O mais engraçado de tudo
é o “asseio” da cozinheira contratada para fazer o banquete. Uma cachorra velha
parteira, que se encontravam doente de rabugem e catarro:
Uma parenta do velho
Era até boa parteira
Pegava cachorro novo
Ali naquela ribeira
Por ser curiosa e limpa
Foi servir de cozinheira.
Chegou e disse: - Meu povo,
Eu vim porque fui chamada,
Porém estou com rabugem
E muito encatarroada
O dono da casa disse:
- Ora comadre, isto é nada!
- Temos aí muita carne
Arroz, macarrão, farinha,
Guise lombo, faça bife,
Torre porco, asse galinha,
Eu quero é que todos digam
Que na festa tudo tinha.
- Está certo meu compadre!
Disse um cachorro cotó,
Disse a noiva: - Sendo assim,
Eu hoje encho o bozó.
Disse o noivo: - Eu como tanto,
Chega o rabo dá um nó!
BIOGRAFIA DO POETA JOSÉ PACHECO
Por Leonardo Vieira de Almeida*
José Pacheco da Rocha, ou José
Pacheco, como é mais conhecido, nasceu no Município de Corrientes, em
Pernambuco, residindo algum tempo na cidade de Caruaru, naquele mesmo estado.
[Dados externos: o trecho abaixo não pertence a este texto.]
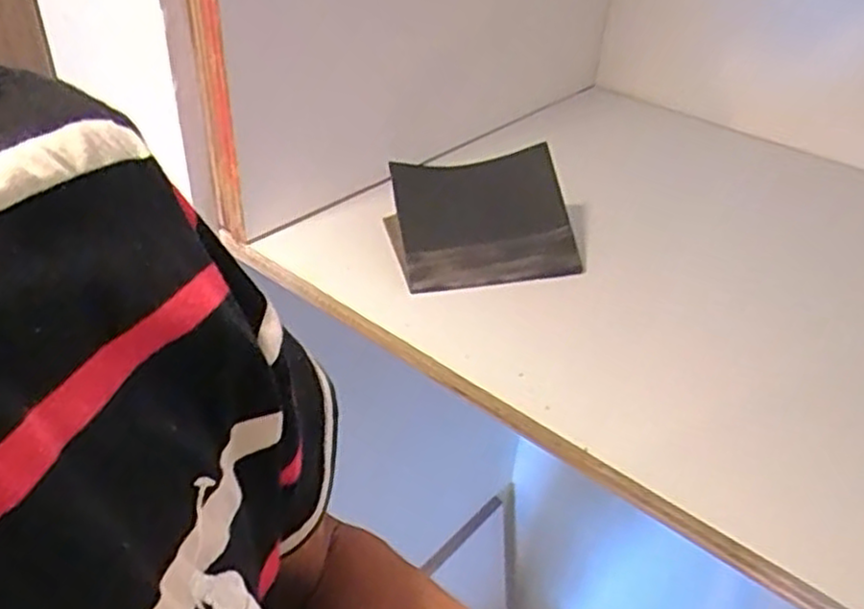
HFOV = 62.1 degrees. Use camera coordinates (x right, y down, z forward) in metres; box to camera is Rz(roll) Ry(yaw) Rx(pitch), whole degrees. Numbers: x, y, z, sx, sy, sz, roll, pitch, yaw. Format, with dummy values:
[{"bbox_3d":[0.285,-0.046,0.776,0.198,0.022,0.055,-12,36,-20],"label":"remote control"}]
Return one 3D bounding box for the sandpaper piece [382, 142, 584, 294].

Viveu muitos anos em Maceió, Alagoas,
vindo a falecer naquela cidade, provavelmente em 1954. Folhetos de sua autoria
foram publicados pela Luzeiro Editora, de São Paulo. Recentemente, a Editora
Queima-Bucha, de Mossoró (RN), publicou o folheto A intriga do cachorro com o
gato. Além disso, há edições de suas obras pela Catavento, de Aracaju (SE);
Lira Nordestina, de Juazeiro do Norte (CE); Coqueiro, de Recife (PE), e por
outras editoras.
Seus folhetos mais importantes são
História da princesa Rosamunda ou a morte do gigante e A chegada de Lampião no
inferno. As histórias de gracejos são um dos aspectos marcantes dos cordéis de
José Pacheco, considerado um dos maiores cordelistas satíricos do Brasil. Mas o
poeta se dedicou também a outros temas, como histórias de bichos, religião e
romances.
Referências
▪ GOVERNO DO
ESTADO DO RIO DE JANEIRO. Secretaria do Estado de Ciência e Cultura e
Departamento de Cultura – INEPAC/Divisão de Folclore. O cordel no Grande Rio.
Rio de Janeiro: 1978.
▪ LOPES,
Ribamar. Literatura de cordel: antologia. Fortaleza (CE): 1983, BNB.
▪ PROENÇA,
Manoel Cavalcanti (Org.). Literatura popular em verso: antologia. Belo
Horizonte: Itatiaia; São Paulo: Editora da Universidade de São Paulo; Rio de
Janeiro: Casa de Rui Barbosa, 1986.
▪ CARDOSO,
Tânia Maria de Souza Cardoso. Cordel, cangaço e contestação: uma análise dos
cordéis "A chegada de Lampião no inferno" (José Pacheco da Rocha) e
"A chegada de Lampião no céu" (Rodolfo Coelho Cavalcante). Rio Grande
do Norte: Coleção Mossoroense, 2003.